I think you'll find the rtc messages relate to the High Precision Event Timer (HPET) on your motherboard. Mine does this too, doesn't seem to cause any problems - tried disabling HPET in the BIOS and that stopped it, but as it didn't seem to cause any problems (I know of) I re-enabled it.... red herring I think...
colinjones - thanks, gives me a little bit of relief.. I'm going to dig through some old logs and see if its always been like that.
Also, talked to Netgear tech support today, and I definitely did not have the access point set up correctly, so that may have been causing my network to crash ( I think it was handing using its own DHCP in the same .80.xxx range). I have it set up correctly now, so I'll see if that takes care of the network stability.

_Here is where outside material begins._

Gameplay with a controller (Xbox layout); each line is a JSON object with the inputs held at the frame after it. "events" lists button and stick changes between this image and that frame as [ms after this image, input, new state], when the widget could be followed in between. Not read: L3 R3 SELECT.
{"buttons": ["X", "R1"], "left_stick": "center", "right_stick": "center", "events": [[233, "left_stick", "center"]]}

No go... Woke up this morning to the network being completely hung up again. This time I went to the core locally, and it was not frozen. I did a force reload of the router, but it did not bring the network back.
This thread has become a bit messy with all of the problems I'm having all of the sudden. I'm going to start a new thread for my network issues, and stick back to the RAID problems in this thread.
Regarding the RAID problems - I finished badblocks scans on the last 60% of the drive, and it has passed all of them. I decided that since the drives are about full, i'm not going to do the first 40%, since it is taking so long.
Last night I added /dev/sdb back to the array:
sudo mdadm -a /dev/md0 /dev/sdb
This morning, (after my reboot due to the network locking up again) In the web admin the RAID status is back to OK and everything seems normal again (though I won't hold my breath, the array has magically broke itsself 3 times now). The array is back to normal and functioning as I would expect. Lets see how it holds up... As per Zaerc's recomendation, I will make sure that a hard reset is not done on the core and see if it keeps the drive from being kicked from the array again.
I know this thread is old, but I just thought I'd post the solution in case anyone else runs into this issue.
This issue occurs on nforce boards utilizing the HPET chip, running kernels built with AMD_X64 prior to 2.6.23 and running Asterisk module zt_dummy. I'm not sure what broken code exists in the zt_dummy module, but it causes a lockup of seemingly random devices (read NIC, SATA, IDE, etc.) after an arbitrary number of RTC errors.
Using a kernel that is compiled with HPET_EMULATE_RTC=y option will solve your issue (this config option is enabled by default in all build architectures except AMD_X64, in which it was disabled by accident). Additionally, removing the zt_dummy module will work (but also break Asterisk). On some boards that have both RTC and HPET chips you can disable the HPET chip in the bios, although I don't recommend this on anything that will be playing media. The HPET is useful for smooth playback of processor intensive media, such as h264 content.
I'm not entirely sure if these boards emulate RTC for older operating systems, like Windows XP or if they have both an RTC and HPET. If you disable ACPI that should also force the system to use the RTC or emulate it at least.